Required work
Copy every line of text in the records below verbatim, omitting the pictures from your answer.

[Transcribed page text]
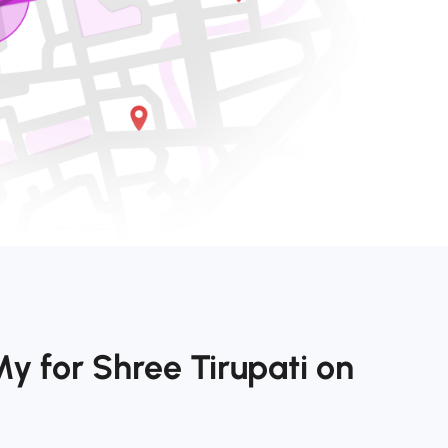
y for Shree Tirupati on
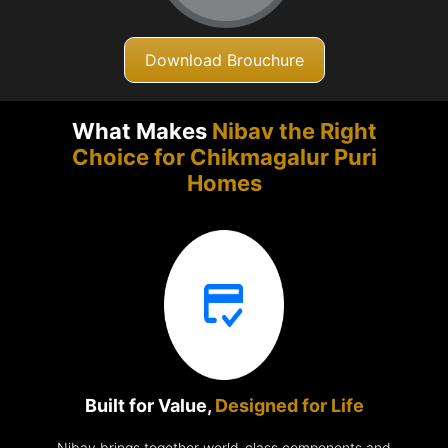
Download Brouchure
What Makes
Nibav the Right
Choice for Chikmagalur
Puri
Homes
Built for Value,
Designed for Life
Nibav brings together world-class components and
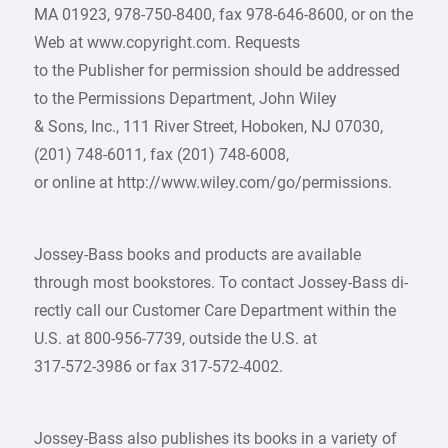
MA 01923, 978-750-8400, fax 978-646-8600, or on the
Web at www.copyright.com. Requests
to the Publisher for permission should be addressed
to the Permissions Department, John Wiley
& Sons, Inc., 111 River Street, Hoboken, NJ 07030,
(201) 748-6011, fax (201) 748-6008,
or online at http://www.wiley.com/go/permissions.
Jossey-Bass books and products are available
through most bookstores. To contact Jossey-Bass di-
rectly call our Customer Care Department within the
U.S. at 800-956-7739, outside the U.S. at
317-572-3986 or fax 317-572-4002.
Jossey-Bass also publishes its books in a variety of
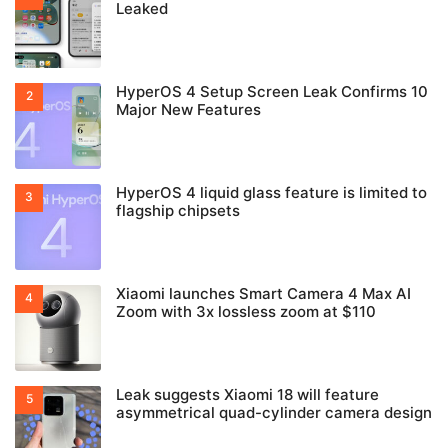
Leaked
HyperOS 4 Setup Screen Leak Confirms 10
Major New Features
HyperOS 4 liquid glass feature is limited to
flagship chipsets
Xiaomi launches Smart Camera 4 Max AI
Zoom with 3x lossless zoom at $110
Leak suggests Xiaomi 18 will feature
asymmetrical quad-cylinder camera design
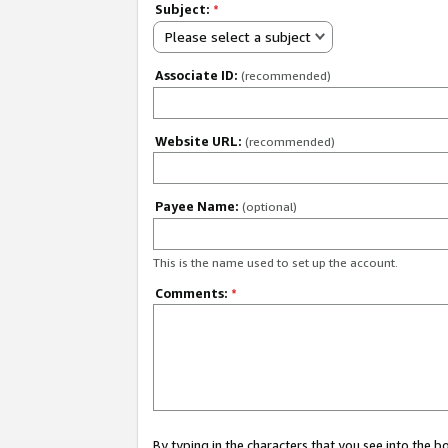
Subject:
*
Please select a subject
Associate ID:
(recommended)
Website URL:
(recommended)
Payee Name:
(optional)
This is the name used to set up the account.
Comments:
*
By typing in the characters that you see into the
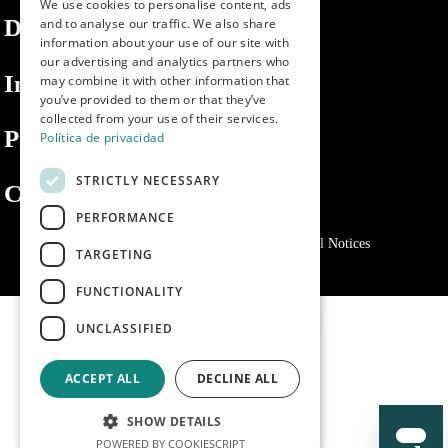
We use cookies to personalise content, ads
ENGLISH
Dibaq
and to analyse our traffic. We also share
information about your use of our site with
PORTUGUESE
our advertising and analytics partners who
Information
may combine it with other information that
you’ve provided to them or that they’ve
collected from your use of their services.
Private area
Política de privacidad
STRICTLY NECESSARY
Contact us
PERFORMANCE
Privacy Policy
Cookies policy
Legal Notices
TARGETING
FUNCTIONALITY
UNCLASSIFIED
ACCEPT ALL
DECLINE ALL
SHOW DETAILS
POWERED BY COOKIESCRIPT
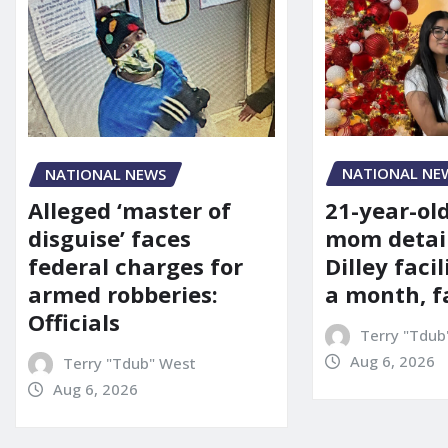
NATIONAL NE
NATIONAL NEWS
21-year-ol
Alleged ‘master of
mom detai
disguise’ faces
Dilley facil
federal charges for
a month, f
armed robberies:
Officials
Terry "Tdub
Aug 6, 2026
Terry "Tdub" West
Aug 6, 2026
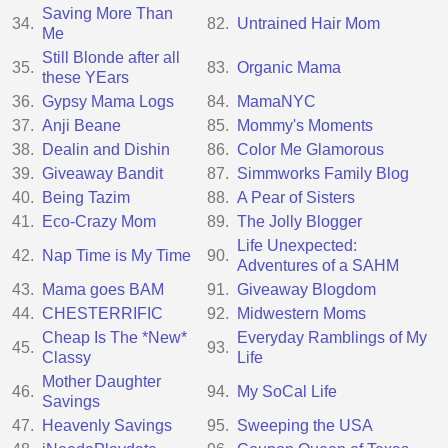
Saving More Than
34.
82.
Untrained Hair Mom
Me
Still Blonde after all
35.
83.
Organic Mama
these YEars
36.
Gypsy Mama Logs
84.
MamaNYC
37.
Anji Beane
85.
Mommy's Moments
38.
Dealin and Dishin
86.
Color Me Glamorous
39.
Giveaway Bandit
87.
Simmworks Family Blog
40.
Being Tazim
88.
A Pear of Sisters
41.
Eco-Crazy Mom
89.
The Jolly Blogger
Life Unexpected:
42.
Nap Time is My Time
90.
Adventures of a SAHM
43.
Mama goes BAM
91.
Giveaway Blogdom
44.
CHESTERRIFIC
92.
Midwestern Moms
Cheap Is The *New*
Everyday Ramblings of My
45.
93.
Classy
Life
Mother Daughter
46.
94.
My SoCal Life
Savings
47.
Heavenly Savings
95.
Sweeping the USA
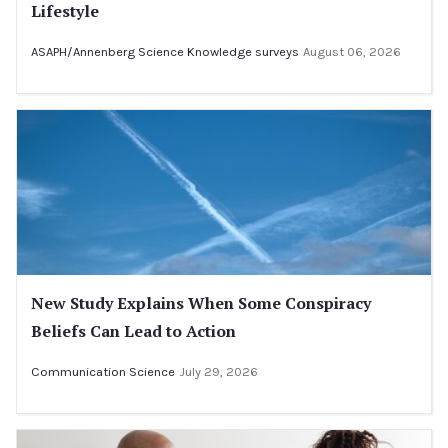
Lifestyle
ASAPH/Annenberg Science Knowledge surveys
August 06, 2026
New Study Explains When Some Conspiracy
Beliefs Can Lead to Action
Communication Science
July 29, 2026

Result for this task
y for Shree Tirupati on
Download Brouchure
What Makes
Nibav the Right
Choice for Chikmagalur
Puri
Homes
Built for Value,
Designed for Life
Nibav brings together world-class components and
MA 01923, 978-750-8400, fax 978-646-8600, or on the
Web at www.copyright.com. Requests
to the Publisher for permission should be addressed
to the Permissions Department, John Wiley
& Sons, Inc., 111 River Street, Hoboken, NJ 07030,
(201) 748-6011, fax (201) 748-6008,
or online at http://www.wiley.com/go/permissions.
Jossey-Bass books and products are available
through most bookstores. To contact Jossey-Bass di-
rectly call our Customer Care Department within the
U.S. at 800-956-7739, outside the U.S. at
317-572-3986 or fax 317-572-4002.
Jossey-Bass also publishes its books in a variety of
Leaked
HyperOS 4 Setup Screen Leak Confirms 10
Major New Features
HyperOS 4 liquid glass feature is limited to
flagship chipsets
Xiaomi launches Smart Camera 4 Max AI
Zoom with 3x lossless zoom at $110
Leak suggests Xiaomi 18 will feature
asymmetrical quad-cylinder camera design
Subject:
*
Please select a subject
Associate ID:
(recommended)
Website URL:
(recommended)
Payee Name:
(optional)
This is the name used to set up the account.
Comments:
*
By typing in the characters that you see into the
We use cookies to personalise content, ads
ENGLISH
Dibaq
and to analyse our traffic. We also share
information about your use of our site with
PORTUGUESE
our advertising and analytics partners who
Information
may combine it with other information that
you’ve provided to them or that they’ve
collected from your use of their services.
Private area
Política de privacidad
STRICTLY NECESSARY
Contact us
PERFORMANCE
Privacy Policy
Cookies policy
Legal Notices
TARGETING
FUNCTIONALITY
UNCLASSIFIED
ACCEPT ALL
DECLINE ALL
SHOW DETAILS
POWERED BY COOKIESCRIPT
NATIONAL NE
NATIONAL NEWS
21-year-ol
Alleged ‘master of
mom detai
disguise’ faces
Dilley facil
federal charges for
a month, f
armed robberies:
Officials
Terry "Tdub
Aug 6, 2026
Terry "Tdub" West
Aug 6, 2026
Saving More Than
34.
82.
Untrained Hair Mom
Me
Still Blonde after all
35.
83.
Organic Mama
these YEars
36.
Gypsy Mama Logs
84.
MamaNYC
37.
Anji Beane
85.
Mommy's Moments
38.
Dealin and Dishin
86.
Color Me Glamorous
39.
Giveaway Bandit
87.
Simmworks Family Blog
40.
Being Tazim
88.
A Pear of Sisters
41.
Eco-Crazy Mom
89.
The Jolly Blogger
Life Unexpected:
42.
Nap Time is My Time
90.
Adventures of a SAHM
43.
Mama goes BAM
91.
Giveaway Blogdom
44.
CHESTERRIFIC
92.
Midwestern Moms
Cheap Is The *New*
Everyday Ramblings of My
45.
93.
Classy
Life
Mother Daughter
46.
94.
My SoCal Life
Savings
47.
Heavenly Savings
95.
Sweeping the USA
Lifestyle
ASAPH/Annenberg Science Knowledge surveys
August 06, 2026
New Study Explains When Some Conspiracy
Beliefs Can Lead to Action
Communication Science
July 29, 2026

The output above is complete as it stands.